The Wonderfull Discoverie of Witches in the Countie of Lancaster is the account of a series of English witch trials that took place on 18–19 August 1612, commonly known as the Lancashire witch trials. Except for one trial held in York they took place at Lancaster Assizes. Of the twenty men and women accused – amongst them the Pendle witches and the Samlesbury witches – eleven were found guilty and subsequently hanged; one was sentenced to stand in the pillory, and the rest were acquitted.

Thomas Potts, the clerk to the Lancaster Assizes, was ordered by the trial judges Sir James Altham and Sir Edward Bromley to write an account of the proceedings, making them some of the most famous and best recorded witch trials of the 17th century. Potts completed the work on 16 November 1612, and submitted it to the judges for review.

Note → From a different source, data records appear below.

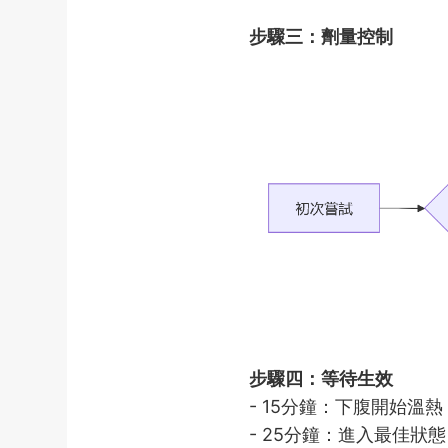
步驟三：劑量控制
步驟四：等待生效
- 15分鐘：下腹開始溫熱
- 25分鐘：進入最佳狀態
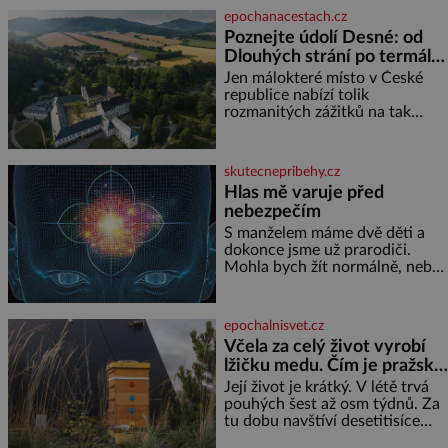
soustředění i odpočinek a
epochanacestach.cz
reaguje na každou etapu života
Poznejte údolí Desné: od
a specifické potřeby dítěte. Pro
Dlouhých strání po termální
nejmenší je klíčová
prameny
jednoduchost, měkkost a
Jen málokteré místo v České
bezpečí, proto by pokoj
republice nabízí tolik
miminka měl působit především
rozmanitých zážitků na tak
klidně a útulně. Předškolní věk
malém území jako údolí řeky
je
Desné v srdci Jeseníků. Během
jediného dne můžete
skutecnepribehy.cz
nahlédnout do útrob jedné z
Hlas mě varuje před
nejvýznamnějších vodních
nebezpečím
elektráren v Evropě, vydat se na
horské hřebeny, projet se na
S manželem máme dvě děti a
koloběžce a den zakončit
dokonce jsme už prarodiči.
poznáváním památek ve
Mohla bych žít normálně, nebýt
Velkých Losinách nebo v
jedné zásadní změny, která mi
termálním
nabourala mysl. Živím se jako
mzdová účetní a konec měsíce
epochalnisvet.cz
je pro mě vždy velice psychicky
Včela za celý život vyrobí
náročným obdobím. Od té
lžičku medu. Čím je pražský
chvíle, co máme vnoučata, mi
med ze střech tak ceněný?
dcera čím dál častěji volá o
Její život je krátký. V létě trvá
pomoc, co se hlídání týče. Dalo
pouhých šest až osm týdnů. Za
by se
tu dobu navštíví desetitisíce
květů, nalétá stovky kilometrů a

Bromley revised and corrected the manuscript before its publication in 1613, declaring it to be "truly reported" and "fit and worthie to be published".

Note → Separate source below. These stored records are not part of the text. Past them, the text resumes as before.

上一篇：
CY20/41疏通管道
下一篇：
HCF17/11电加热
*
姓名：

Historian Stephen Pumfrey has suggested that Bromley and Altham worked closely with Potts in the writing of The Wonderfull Discoverie "to manipulate the extraordinary records into an account that would protect and advance their careers". Potts' book has been called the "clearest example of an account [of a witch trial] obviously published to display the shining efficiency and justice of the legal system". Although written as an apparently verbatim account, Potts was not reporting what had actually been said during the trials; he was reflecting what had happened.

The author of The Wonderfull Discoverie, Thomas Potts, was brought up in the home of Thomas Knyvet, the man who in 1605 was credited with apprehending Guy Fawkes in his attempt to blow up the Houses of Parliament and thus saving the life of King James I. At the time of writing his book, Potts was lodging in Chancery Lane, in London.